= Beginning of Section =

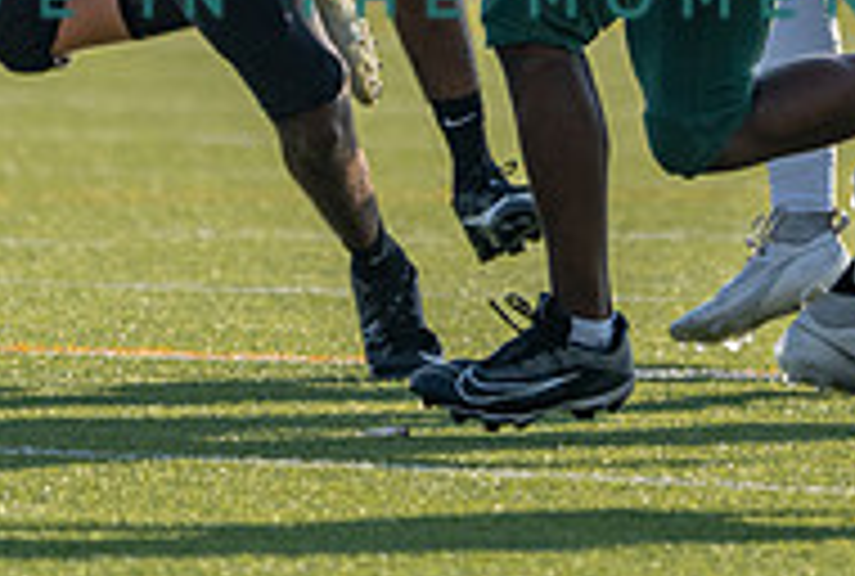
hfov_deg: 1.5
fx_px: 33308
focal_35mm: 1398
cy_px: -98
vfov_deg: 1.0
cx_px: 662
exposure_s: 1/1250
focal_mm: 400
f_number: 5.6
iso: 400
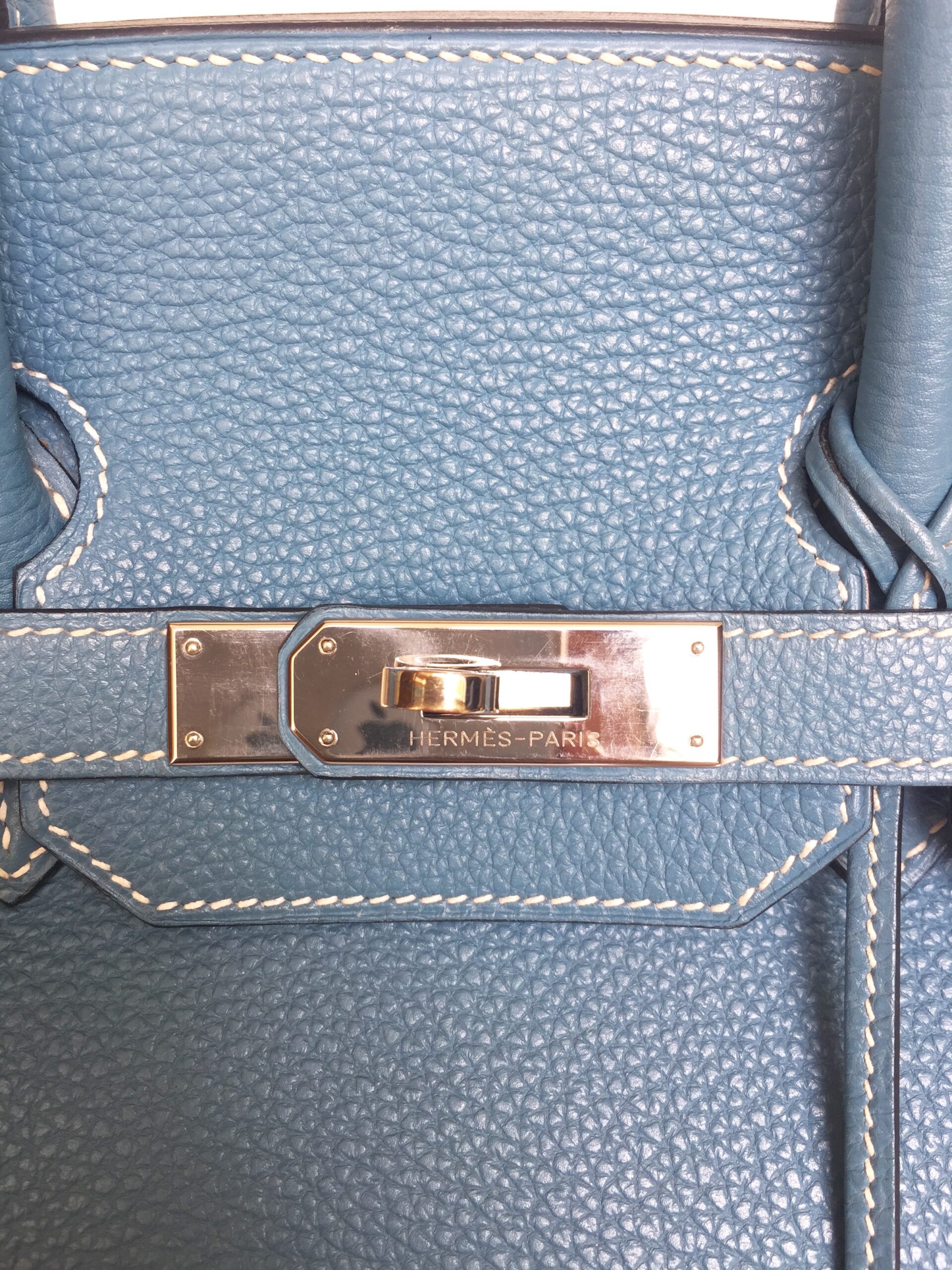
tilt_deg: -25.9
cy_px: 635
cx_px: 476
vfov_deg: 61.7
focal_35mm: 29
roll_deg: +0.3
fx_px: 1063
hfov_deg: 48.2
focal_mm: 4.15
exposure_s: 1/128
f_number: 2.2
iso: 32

= End of Section =

• **Action item**:
Please return the listing above exactly and leave every picture out.

• **Written answer**:
hfov_deg: 1.5
fx_px: 33308
focal_35mm: 1398
cy_px: -98
vfov_deg: 1.0
cx_px: 662
exposure_s: 1/1250
focal_mm: 400
f_number: 5.6
iso: 400
tilt_deg: -25.9
cy_px: 635
cx_px: 476
vfov_deg: 61.7
focal_35mm: 29
roll_deg: +0.3
fx_px: 1063
hfov_deg: 48.2
focal_mm: 4.15
exposure_s: 1/128
f_number: 2.2
iso: 32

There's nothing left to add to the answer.